M. Crossman: Nous ne manquerions pas de leur faire connaître nos idées au sujet de la façon d'appliquer un tel programme.

Je pense qu'il faut que ce soit une entreprise de coopération. Les ressources nécessaires pour mener à bien ces opérations existent. Par le passé, ils nous est arrivé de mettre sur pied un bureau central à l'intention du personnel excédentaire. Il faudra le faire à plus grande échelle, mais nous savons comment nous y prendre. Au fil des ans, nous avons beaucoup appris au sujet du réaménagement des effectifs et nous aimerions mettre nos connaissances à contribution.

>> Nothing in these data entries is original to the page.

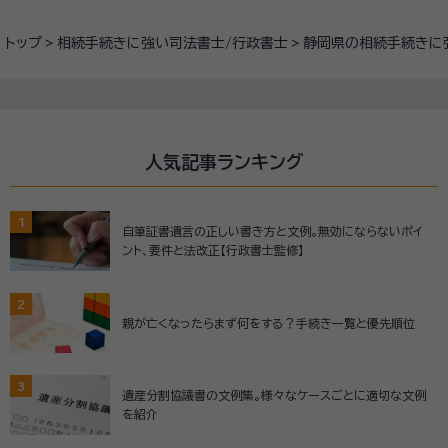
トップ
相続手続きに強い司法書士/行政書士
静岡県の相続手続きに
人気記事ランキング
1
自筆証書遺言の正しい書き方と文例。無効にならないポイ
ント、要件と法改正【行政書士監修】
2
親が亡くなったらまず何をする？手続き一覧と優先順位
3
遺産分割協議書の文例集。様々なケースごとに適切な文例
を紹介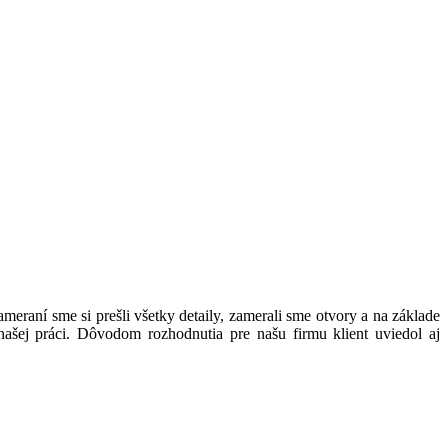
eraní sme si prešli všetky detaily, zamerali sme otvory a na základe
našej práci. Dôvodom rozhodnutia pre našu firmu klient uviedol aj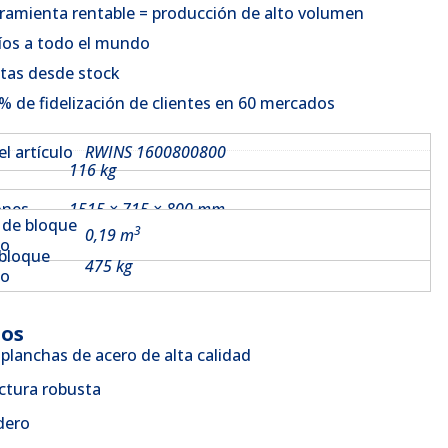
ramienta rentable = producción de alto volumen
íos a todo el mundo
tas desde stock
% de fidelización de clientes en 60 mercados
l artículo
RWINS 1600800800
116 kg
ones
1515 × 715 × 800 mm
de bloque
3
0,19 m
do
 bloque
475 kg
do
ios
lanchas de acero de alta calidad
ctura robusta
dero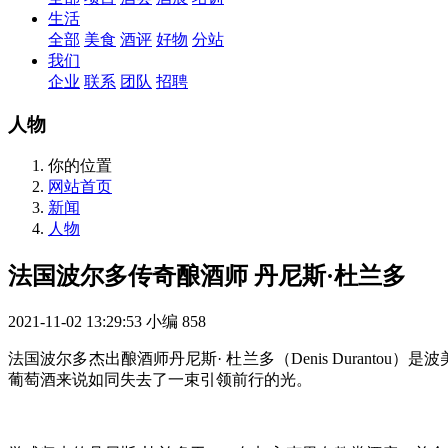
生活
全部
美食
酒评
好物
分站
我们
企业
联系
团队
招聘
人物
你的位置
网站首页
新闻
人物
法国波尔多传奇酿酒师 丹尼斯·杜兰多
2021-11-02 13:29:53
小编
858
法国波尔多杰出酿酒师丹尼斯· 杜兰多（Denis Durantou）是波
葡萄酒来说如同失去了一束引领前行的光。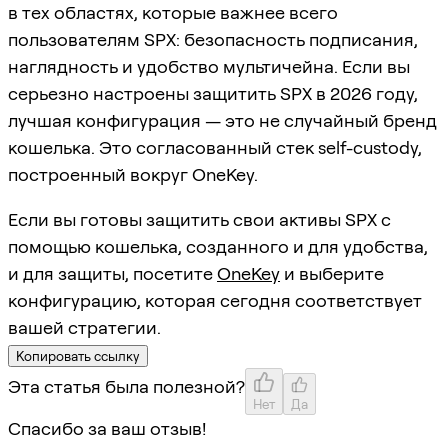
в тех областях, которые важнее всего
пользователям SPX: безопасность подписания,
наглядность и удобство мультичейна. Если вы
серьезно настроены защитить SPX в 2026 году,
лучшая конфигурация — это не случайный бренд
кошелька. Это согласованный стек self-custody,
построенный вокруг OneKey.
Если вы готовы защитить свои активы SPX с
помощью кошелька, созданного и для удобства,
и для защиты, посетите
OneKey
и выберите
конфигурацию, которая сегодня соответствует
вашей стратегии.
Копировать ссылку
Эта статья была полезной?
Нет
Да
Спасибо за ваш отзыв!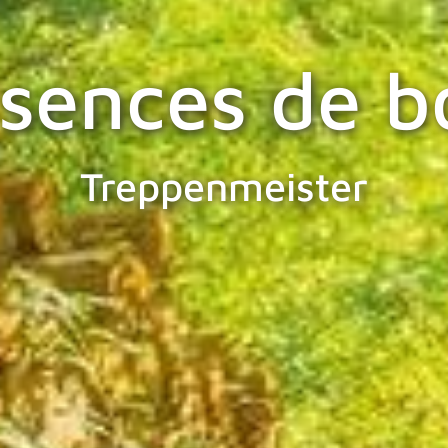
sences de b
Treppenmeister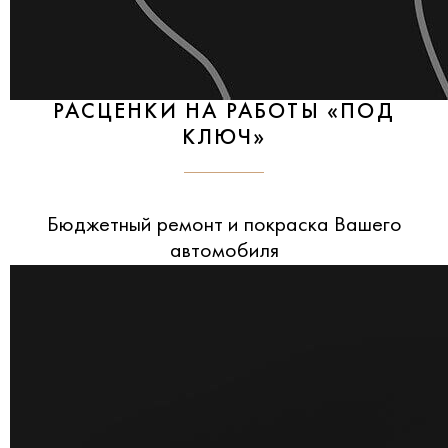
РАСЦЕНКИ НА РАБОТЫ «ПОД
КЛЮЧ»
Бюджетный ремонт и покраска Вашего
автомобиля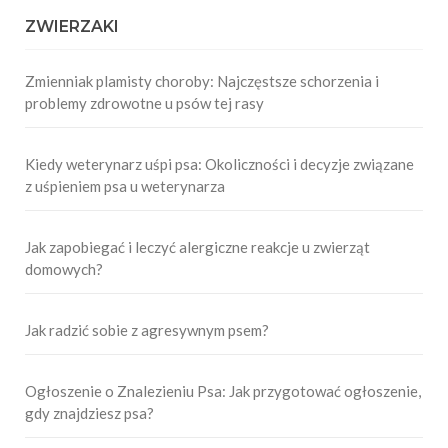
ZWIERZAKI
Zmienniak plamisty choroby: Najczęstsze schorzenia i
problemy zdrowotne u psów tej rasy
Kiedy weterynarz uśpi psa: Okoliczności i decyzje związane
z uśpieniem psa u weterynarza
Jak zapobiegać i leczyć alergiczne reakcje u zwierząt
domowych?
Jak radzić sobie z agresywnym psem?
Ogłoszenie o Znalezieniu Psa: Jak przygotować ogłoszenie,
gdy znajdziesz psa?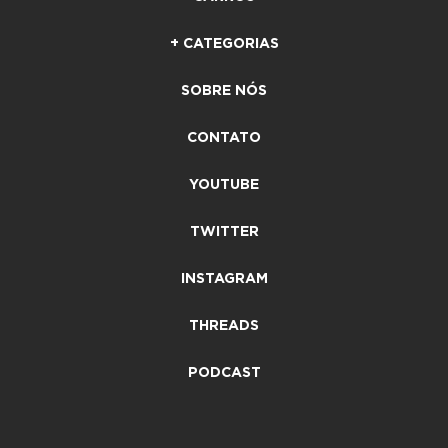
+ CATEGORIAS
SOBRE NÓS
CONTATO
YOUTUBE
TWITTER
INSTAGRAM
THREADS
PODCAST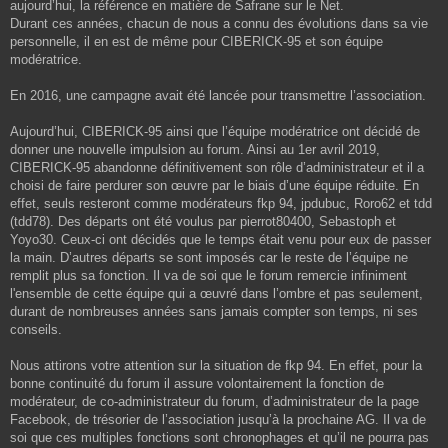
aujourd’hui, la référence en matière de Safrane sur le Net.
Durant ces années, chacun de nous a connu des évolutions dans sa vie
personnelle, il en est de même pour CIBERICK-95 et son équipe
modératrice.
En 2016, une campagne avait été lancée pour transmettre l’association.
Aujourd’hui, CIBERICK-95 ainsi que l’équipe modératrice ont décidé de
donner une nouvelle impulsion au forum. Ainsi au 1er avril 2019,
CIBERICK-95 abandonne définitivement son rôle d’administrateur et il a
choisi de faire perdurer son œuvre par le biais d’une équipe réduite. En
effet, seuls resteront comme modérateurs fkp 94, jpdubuc, Roro62 et tdd
(tdd78). Des départs ont été voulus par pierrot80400, Sebastoph et
Yoyo30. Ceux-ci ont décidés que le temps était venu pour eux de passer
la main. D’autres départs se sont imposés car le reste de l’équipe ne
remplit plus sa fonction. Il va de soi que le forum remercie infiniment
l'ensemble de cette équipe qui a œuvré dans l’ombre et pas seulement,
durant de nombreuses années sans jamais compter son temps, ni ses
conseils.
Nous attirons votre attention sur la situation de fkp 94. En effet, pour la
bonne continuité du forum il assure volontairement la fonction de
modérateur, de co-administrateur du forum, d’administrateur de la page
Facebook, de trésorier de l’association jusqu’à la prochaine AG. Il va de
soi que ces multiples fonctions sont chronophages et qu’il ne pourra pas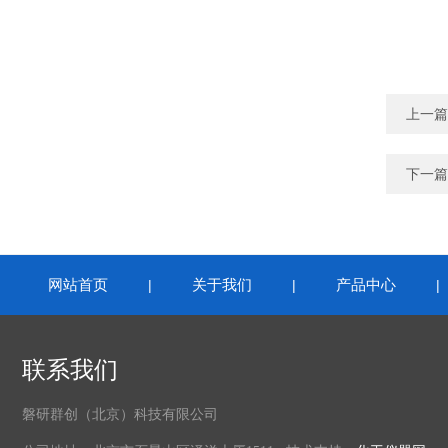
上一篇
下一篇
网站首页
关于我们
产品中心
|
|
联系我们
磐研群创（北京）科技有限公司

Le président: Au nom de tous les membres de notre comité, je vous remercie de votre excellent mémoire. Vous y présentez des arguments très solides et très convaincants. Vous n'avez pas contesté la décision du gouvernement d'intervenir de façon très brutale dans ce dossier. Vous l'avez acceptée tout en faisant valoir qu'il y a d'autres façons de mettre cette décision à exécution. Vous avez présenté des arguments très solides qui, je crois, ont su convaincre tous les membres de notre Comité.

.1920

En tant que président du Comité, je ne peux pas, bien entendu, me prononcer parce que je suis en conflit d'intérêts. Mon greffier est membre de votre syndicat et je dépends beaucoup du travail des excellents greffiers qu'on a affecté à notre comité. Je vous remercie pour tout le travail que vous avez fait et pour votre excellent exposé.

M. Crossman: Merci, monsieur le président. C'est un honneur pour nous de comparaître devant le Comité et nous vous remercions de nous avoir écouté.

Le président: Bert, votre Français est excellent. Mes compliments.

M. Crossman: Merci beaucoup, monsieur le président.

Le président: La séance est levée jusqu'à 15h30 demain.